With these data points, (effect size, sample size, significance level, power) we can enter three of the four quantities and the fourth is calculated. The basic idea of calculating power or sample size is to leave out the argument that you want to calculate. If you want to calculate power, then leave the power argument out of the equation. If you want to calculate sample size, leave ‘n’ out of the equation. Whatever parameter you want to calculate is determined from the others.

WHAT 

EXAMPLE Power Analysis for – Checkout – Guest Checkout

Hypothesis/Success Criteria: If we clearly call out the guest checkout option then we will increase conversion by at least 2%.

What is the optimal sample size for the given hypothesis? 

  • Sample Size (n)  = Unknown?
  • Effect Size (d) = 2%
  • Power = 80%
  • Sig Level (alpha/confidence level)  = 0.05 or 95%

Sample Size = 19,625

This tells us that we need ~20k sessions to reach 95% confidence to see a 2% increase in conversion at an 80% probability that the detected lift actually exists. If we do not reach a 2% increase in conversion at 95% conf. in the optimal sample size then we failed to reject the null hypothesis.

If we met the 2% increase in conversion rate at 95% confidence in ~20k then we would have rejected the null hypothesis. 

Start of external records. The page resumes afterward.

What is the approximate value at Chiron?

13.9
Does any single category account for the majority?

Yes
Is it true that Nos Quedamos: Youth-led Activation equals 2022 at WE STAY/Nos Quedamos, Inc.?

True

Power Analysis for – Checkout – Guest Checkout – Current Results

What is the Power of our current test results?

  • Sample Size (n)  = 30,946
  • Effect Size (d) = 1.8%
  • Power = Unknown?
  • Sig Level (alpha/confidence level)  = 0.12 or 88%

Power = ~90%

This tells us that there is a 90% probability our test we will be able to detect a change.

However, there is only an 88% confidence level in that change. 

What do we do? 

  • We could accept 88% as “good enough”. 
  • We could re-run our power analysis with a smaller effect size. This will increase the sample size needed. Continue running the test.